Escrito por Allan Massie(1938-)

Publicado em 2004

Literatura  Inglesa

Dados desta edição

Editora Ediouro, 2005, 276 págs.

Tradução de Beatriz Horta

Sobre o autor

Allan Massie Allan Massie (Cingapura, 19 de outubro de 1938). Historiador, jornalista e escritor britânico. Cresceu em Aberdeenshire na Escócia e foi educado na Inglaterra estudando em Glenalmond e no Trinity College, em Cambridge, onde se formou e passou a lecionar História. Também morou e lecionou durante vários anos na Itália. Atualmente é resenhista-chefe do The Scotsman, colunista do Daily Telegraph e do Spectator, membro da Real Sociedade de Literatura e juiz do Prémio Man Booker. Autor prolífico, já publicou mais de 30 livros, incluindo 19 novelas, destacando-se especialmente pela popularidade alcançada por seus romances históricos. Um grande admirador de Sir Walter Scott e do russo Andreï Makini, Massie mora com sua esposa Allison e seus três filhos na cidade de Selkirk, na fronteira escocesa, onde vive há 25 anos.

Sinopse

Gaio Júlio César Germânico, o Calígula, é considerado pelos historiadores um dos mais cruéis, sangrentos e autoritários imperadores romanos. Tinha menos de 25 anos quando se tornou imperador, sem nunca ter servido no exército ou assumido um cargo público. Seu reinado foi breve e marcado pela instabilidade mental, com relatos de orgias e devassidão sexual, delírios de loucura e grandeza.

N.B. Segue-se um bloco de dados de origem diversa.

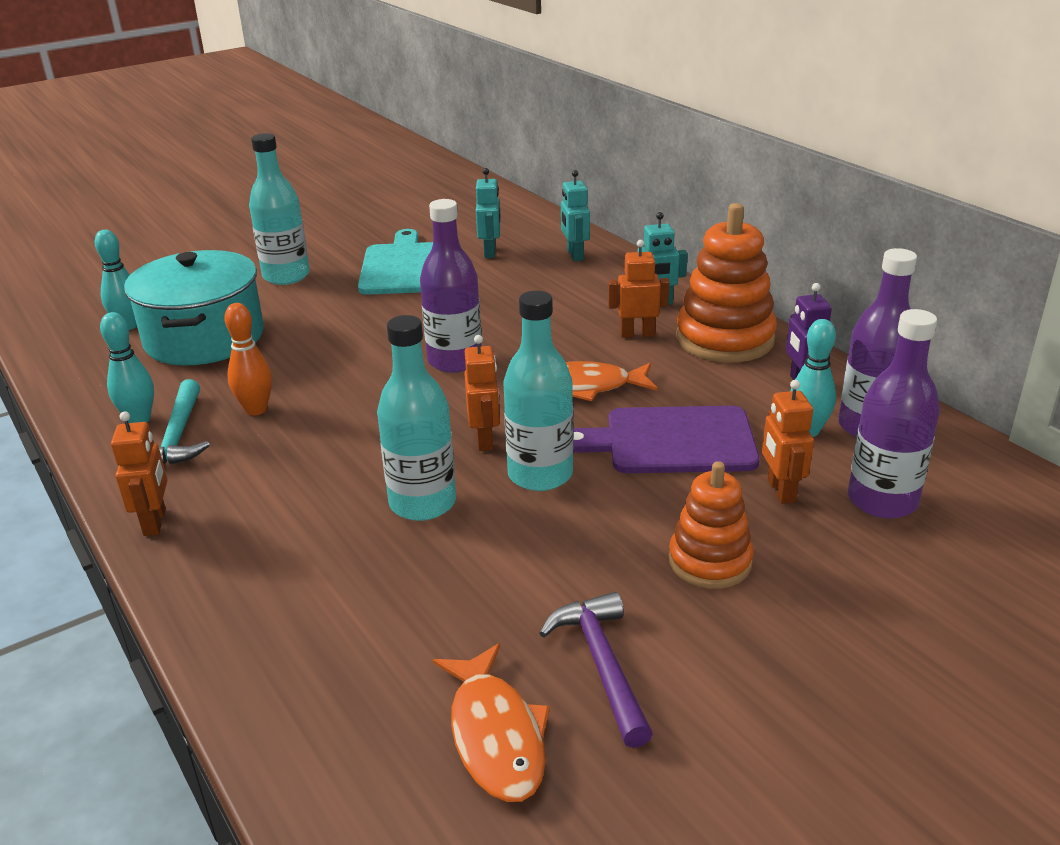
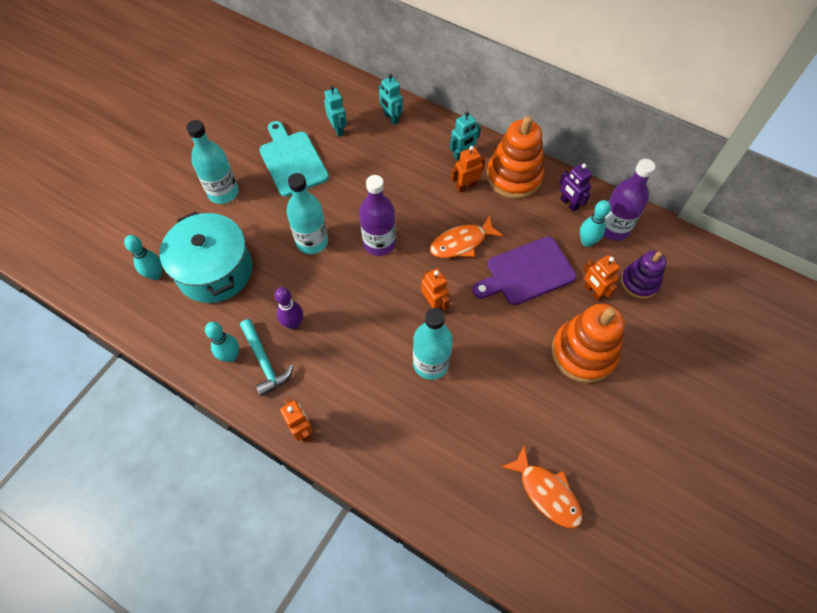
camera: 25 degrees left, 30 degrees up
orange bowling pin [224,303,272,415] -> purple bowling pin [275,287,303,329]
turquoise bottle [503,291,573,491] -> turquoise bottle moved to [286,173,328,254]
purple hammer [539,592,653,748] -> none
orange stacking toy [669,461,754,589] -> orange stacking toy [552,303,625,383], size x1.61
purple bottle [848,309,940,519] -> purple stacking toy [621,251,666,299]

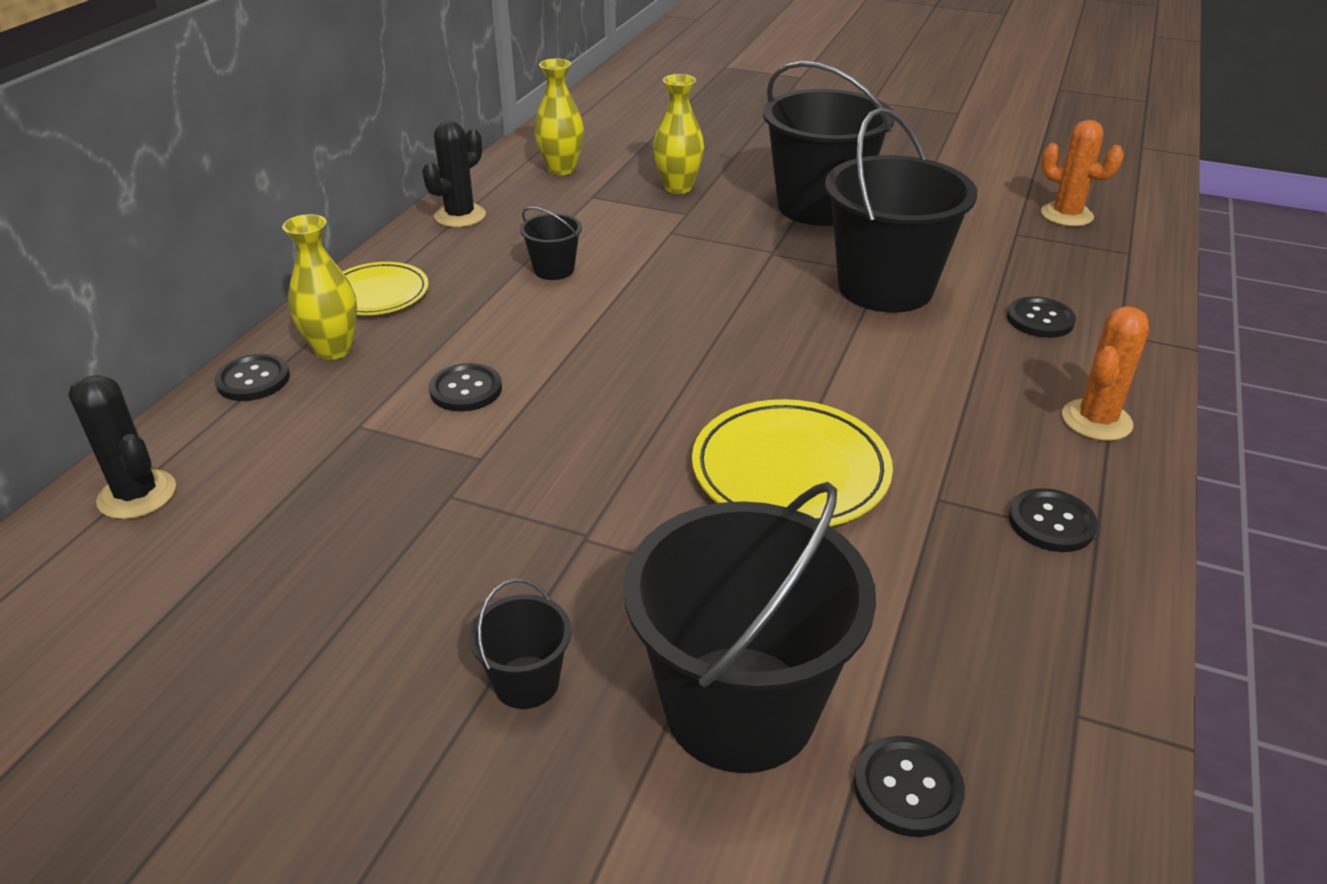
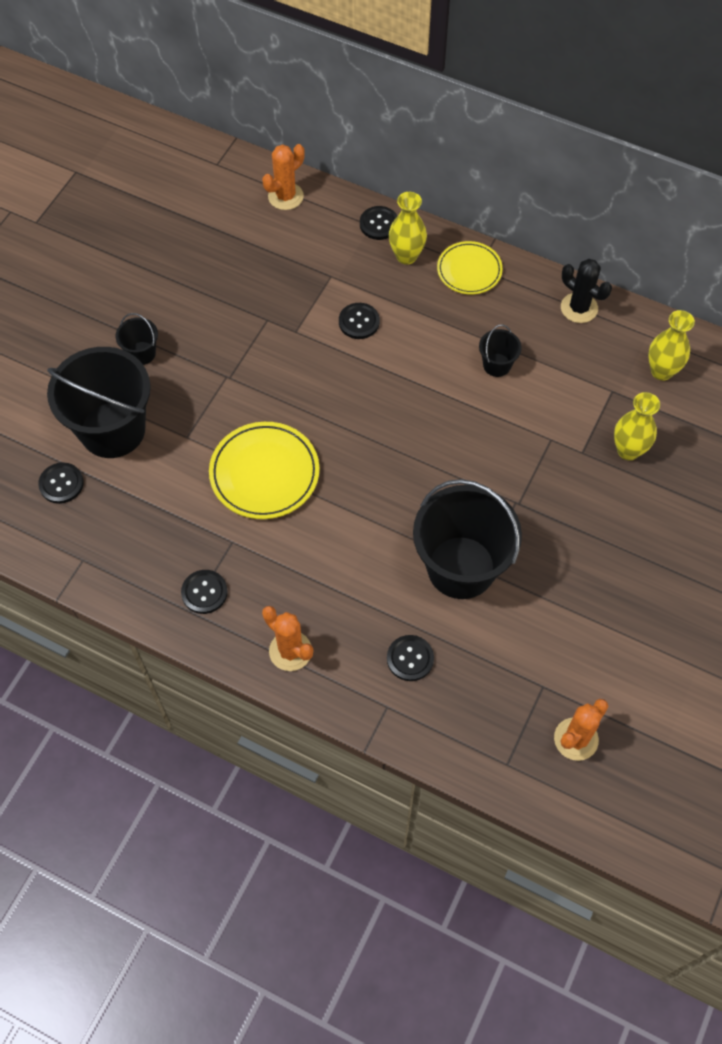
camera: 95 degrees right, 25 degrees up
black cactus [68,375,176,519] -> orange cactus [262,144,305,210]
black bucket [763,61,895,226] -> none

Nesta biografia romanceada, o autor questiona a versão da maioria dos historiadores e filósofos a respeito desse personagem símbolo da decadência romana.

Quem ousaria ignorar um pedido de Agripina, mãe do pequeno Nero? Lucius, oficial do estado-maior de Germânico e Tibério, temido e invejado por ter tido a honra de privar da intimidade de dois dos imperadores romanos, acatou aquele pedido como uma ordem: escrever a biografia do falecido Gaio, imperador-comandante do Império Romano, que em apenas quatro anos de governo reuniu mais poderes do que Júlio César.

Mas seria possível contar a história do imprevisível, louco, devasso, cruel e sedutor Gaio sem desnudar a história de Roma e da família imperial? Esse é o fio condutor de mais um romance histórico escrito por Allan Massie, sem dúvida um especialista na história de Roma e de seus senhores.

Depois de Augusto, César, Antônio, Tibério e Nero, é a vez de Calígula - "(...) o homem mais solitário do mundo (...) tão perdido a ponto de se achar um deus - ele, que não dominava nem a própria cabeça (...)."

Narrado em forma de biografia romanceada, o livro apresenta personagens e fatos reais. Combinando conhecimento histórico com uma fértil imaginação, o autor questiona a versão da maioria dos historiadores e filósofos a respeito desse personagem símbolo da decadência romana. Afinal, no que se transformara a capital do Império senão num retrato de seus governantes? Será que Calígula realmente enlouqueceu ou, ao contrário, provou sua sanidade mental expondo o inferno que era Roma? "Gaio era apenas a manifestação radical da doença que atinge todos nós (...) uma geração mergulhada no vício e prestes a dar origem a uma prole ainda mais vil."

O império, que se estendia do Reno aos desertos da África, devorou a República e se tornou um lugar abandonado pelos deuses, onde o dinheiro corrompeu a política e a cobiça, a violência, a corrupção, a desordem e a desonra imperavam. Você já ouviu falar em algum lugar assim?

Calígula. Um retrato fascinante do mundo romano escrito por um dos melhores romancistas da atualidade.